Édith Piaf
Le triomphe d’une « môme »
Édith Gassion naît en décembre 1915, d’une mère d’origine kabyle, chanteuse, et d’un père acrobate de rue. Elle passe sa petite enfance entre ses deux grand-mères puis suit le cirque itinérant où son père est engagé. Elle commence alors à accompagner de sa voix les différents numéros. À 16 ans, de retour seule à Paris, elle chante dans les rues de Belleville et de Pigalle.
C’est là, en 1933, qu’elle est repérée et engagée par Louis Leplée, directeur du plus célèbre cabaret de l’époque, le Gerny’s. Elle y connaît un succès immédiat sous le nom de la « Môme Piaf », qui évoque toute la fragilité physique du personnage. Elle enregistre son premier 78 tours en 1936, « Les Mômes de la cloche », et en 1937, grâce à Raymond Asso, un ancien légionnaire, elle triomphe d’abord en vedette américaine à l’ABC, puis en tête d’affiche à Bobino. Elle est alors adoptée par le milieu intellectuel et devient la compagne du comédien Paul Meurisse, avec lequel elle joue en 1940 « Le Bel Indifférent » que Cocteau écrit pour eux.
Dans les années 40, Édith Piaf devient une star internationale avec « La Vie en rose » dont elle écrit seule le texte et qui deviendra la chanson la plus populaire de tous les temps. Elle profite de son succès pour défendre de jeunes artistes et prendre leur carrière en charge, comme Yves Montand dont elle est amoureuse ou Les Compagnons de la chanson avec lesquels elle enregistre « Les Trois Cloches ».
De nombreux paroliers et compositeurs écrivent pour elle : Charles Dumont (« Non je ne regrette rien »), Marguerite Monnot (« Mon Légionnaire »...), Charles Aznavour (« Jezebel », « Plus bleu que tes yeux »...), Gilbert Bécaud (musique de « Je t’ai dans la peau »), Jacques Pills (paroles de « Je t’ai dans la peau »)...
En 1947, sa première tournée américaine, mal commencée, se révèle être finalement un triomphe.

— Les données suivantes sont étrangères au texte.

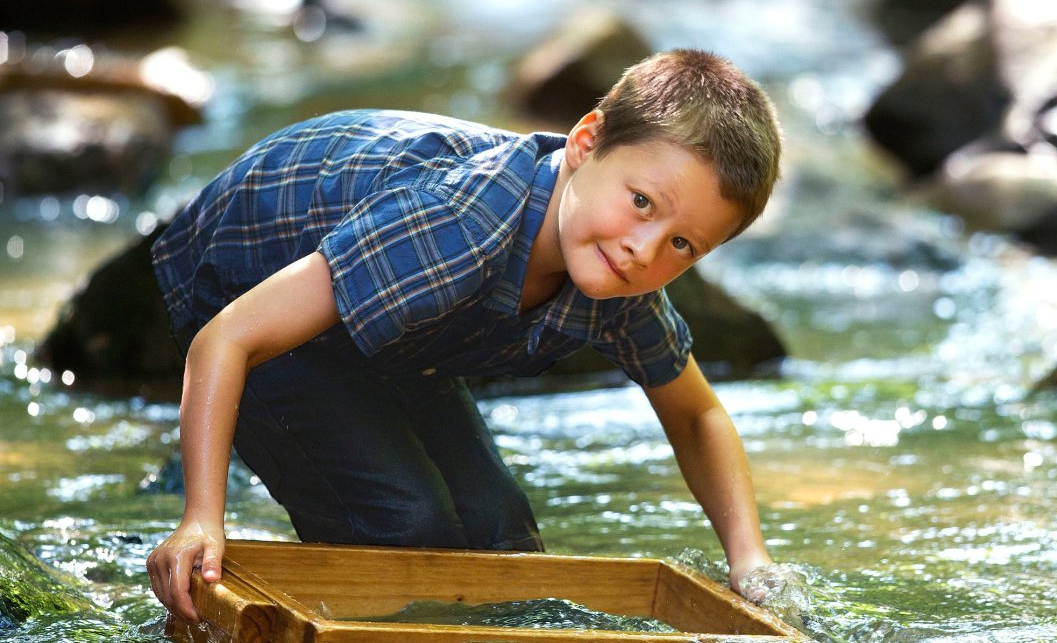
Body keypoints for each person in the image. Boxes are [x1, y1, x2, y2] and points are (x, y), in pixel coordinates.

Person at [145, 48, 783, 623]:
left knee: (503, 541)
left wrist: (751, 563)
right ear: (586, 141)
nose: (644, 250)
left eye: (682, 243)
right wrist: (202, 517)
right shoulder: (462, 224)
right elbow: (225, 338)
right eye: (642, 201)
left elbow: (698, 415)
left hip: (397, 320)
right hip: (246, 280)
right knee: (403, 524)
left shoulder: (619, 275)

Elle fait la connaissance à New York du boxeur Marcel Cerdan et leurs amours font les gros titres des journaux. Marguerite Monnot écrit pour eux « L’Hymne à l’amour ».
Après la mort brutale de Cerdan en 1949, Édith Piaf bascule petit à petit dans la dépression, sa carrière se poursuivant pourtant avec autant de succès, mêlant comme toujours étroitement le travail aux rencontres d’amitié ou d’amour : Eddie Constantine, Charles Aznavour, Gilbert Bécaud, Georges Moustaki, avec qui elle écrit « Milord »...
Mais la santé d’Édith Piaf se détériore rapidement sous l’effet des narcotiques et de l’alcool, et, en 1959, en plein triomphe à New York, elle s’effondre sur scène.
Elle donnera un ultime récital à l’Olympia, devant le Tout-Paris en 1962 et meurt le 11 octobre 1963 à Grasse. Son enterrement au cimetière du Père-Lachaise rassemble des dizaines de milliers d’admirateurs.